Fla. governor answers call to send police to Mexico border
Local and state Florida agencies will be sending aid after the governors of Texas and Arizona requested out-of-state help
By Gray Rohrer and Steven Lemongello
TALLAHASSEE, Fla. — Gov. Ron DeSantis said Wednesday he’s sending state and local law enforcement officers to the U.S. border with Mexico, answering a request from the governors of Arizona and Texas for help from other states to prevent illegal immigration and deport those here illegally.
DeSantis blamed President Joe Biden for undoing many of the policies of his predecessor, Donald Trump, to enforce immigration laws, saying those moves have led to a surge in illegal drug importation and crime.
“We believe securing the border is important for our country,” DeSantis said at a Pensacola news conference. “Where the federal government has failed the states are stepping up and doing our best to fill the void.”
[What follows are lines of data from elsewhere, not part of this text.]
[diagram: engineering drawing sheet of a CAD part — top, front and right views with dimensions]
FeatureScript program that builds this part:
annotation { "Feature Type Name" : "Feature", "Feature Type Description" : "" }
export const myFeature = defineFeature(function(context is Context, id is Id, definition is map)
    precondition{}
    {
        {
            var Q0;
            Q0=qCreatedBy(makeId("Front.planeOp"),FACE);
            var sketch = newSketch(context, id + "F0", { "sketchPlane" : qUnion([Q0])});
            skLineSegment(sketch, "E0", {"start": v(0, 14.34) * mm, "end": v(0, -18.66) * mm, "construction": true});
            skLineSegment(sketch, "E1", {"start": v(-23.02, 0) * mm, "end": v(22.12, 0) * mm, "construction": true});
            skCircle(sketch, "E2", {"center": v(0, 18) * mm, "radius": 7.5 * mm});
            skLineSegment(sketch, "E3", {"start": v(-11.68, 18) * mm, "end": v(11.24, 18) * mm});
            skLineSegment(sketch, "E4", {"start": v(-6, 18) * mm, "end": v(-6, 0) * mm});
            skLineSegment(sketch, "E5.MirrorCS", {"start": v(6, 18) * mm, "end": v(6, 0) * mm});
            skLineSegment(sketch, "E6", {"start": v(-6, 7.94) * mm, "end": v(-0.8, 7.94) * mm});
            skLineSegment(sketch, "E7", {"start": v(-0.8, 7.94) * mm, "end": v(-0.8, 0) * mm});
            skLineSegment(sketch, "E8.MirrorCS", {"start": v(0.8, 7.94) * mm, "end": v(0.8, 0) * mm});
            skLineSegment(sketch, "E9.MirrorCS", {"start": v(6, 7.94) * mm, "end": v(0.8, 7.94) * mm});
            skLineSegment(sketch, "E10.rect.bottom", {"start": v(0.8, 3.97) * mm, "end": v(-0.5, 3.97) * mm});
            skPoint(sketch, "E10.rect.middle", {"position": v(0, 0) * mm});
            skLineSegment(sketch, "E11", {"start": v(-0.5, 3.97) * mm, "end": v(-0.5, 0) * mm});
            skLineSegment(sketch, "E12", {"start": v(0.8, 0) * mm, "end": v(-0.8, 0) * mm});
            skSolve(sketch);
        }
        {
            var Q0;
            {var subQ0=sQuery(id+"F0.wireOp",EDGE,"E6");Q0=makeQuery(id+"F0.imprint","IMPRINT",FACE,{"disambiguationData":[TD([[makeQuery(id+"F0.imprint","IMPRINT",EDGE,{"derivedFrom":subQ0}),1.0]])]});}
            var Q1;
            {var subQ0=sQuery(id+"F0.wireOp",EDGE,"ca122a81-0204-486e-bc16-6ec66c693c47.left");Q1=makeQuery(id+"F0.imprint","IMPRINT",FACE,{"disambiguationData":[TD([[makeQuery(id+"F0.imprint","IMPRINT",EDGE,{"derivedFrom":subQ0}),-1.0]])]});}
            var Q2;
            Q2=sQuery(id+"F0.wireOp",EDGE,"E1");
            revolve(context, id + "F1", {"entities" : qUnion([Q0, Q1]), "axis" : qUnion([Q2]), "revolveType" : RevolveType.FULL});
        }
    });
The Florida Department of Law Enforcement, the Florida Highway Patrol and the Fish and Wildlife Conservation Commission have committed to sending resources and aid, as have local sheriffs from Brevard, Escambia, Hillsborough, Holmes, Lee, Okaloosa, Pasco, Santa Rosa and Walton counties.
But it’s unclear how many officers will be sent, what they’ll be doing when they get there or how much it will cost state taxpayers. DeSantis said those details haven’t been finalized yet, but said they’ll be gone for 16 days, the length requested by Gov. Doug Ducey of Arizona and Gov. Greg Abbott of Texas.
The letter from the governors was sent to the other 48 states, and DeSantis said Florida is the first to agree to send aid.
When asked if the diversion of Florida law enforcement would hurt police efforts in Florida, DeSantis said helping prevent illegal immigration will reduce crime in the state.
On Tuesday, though, DeSantis blamed an increase in violent crime on cuts to police budgets when he was asked about a spike in violent crimes in the state, particularly mass shootings in South Florida, and touted his move to allow local sheriffs to appeal funding cuts to the state.
“The areas where you’re seeing massive increases in crime, almost invariably they’ve adopted either soft on crime policies or turned their back on law enforcement,” DeSantis said after a Cabinet meeting. “That allows more crime to occur.”
The Florida Police Benevolent Association did not return a request for comment.
Some Democrats objected to the move.
“It’s just another political stunt from Gov. DeSantis, who’s using the letter from the Arizona and Texas governors to promote himself,” said state Rep. Carlos Guillermo Smith, an Orlando Democrat.
“But I have questions,” Smith said. “Who’s going to pay for this? Who’s footing the bill for Gov. DeSantis’ latest political stunt? Will this defund local police? ... What are they going to be doing? How does it help Florida? And when is Gov. DeSantis going to stop chasing boogeymen and actually start helping Floridians?”
In May, the U.S. Customs and Border Protection encountered more than 180,000 people entering the country at the southern border, according to data from the federal agency. That’s a large increase on the 23,000 undocumented immigrants encountered in May 2020, but those numbers were deflated due to the onset of the COVID-19 pandemic. Still, last month’s total is an increase over the 144,000 encounters in May 2019.
DeSantis, who is being touted in some conservative circles as a potential GOP nominee to run against Biden in 2024, blamed the president for the surge in border crossings. He cited Biden’s revocation of Trump’s “Remain in Mexico” policy, which required asylum-seekers from Central American countries to stay in Mexico while their cases proceed in U.S. courts.
“You see these images on the news. It just seems like everything is out of control,” DeSantis said. “That’s not how a sovereign country behaves.”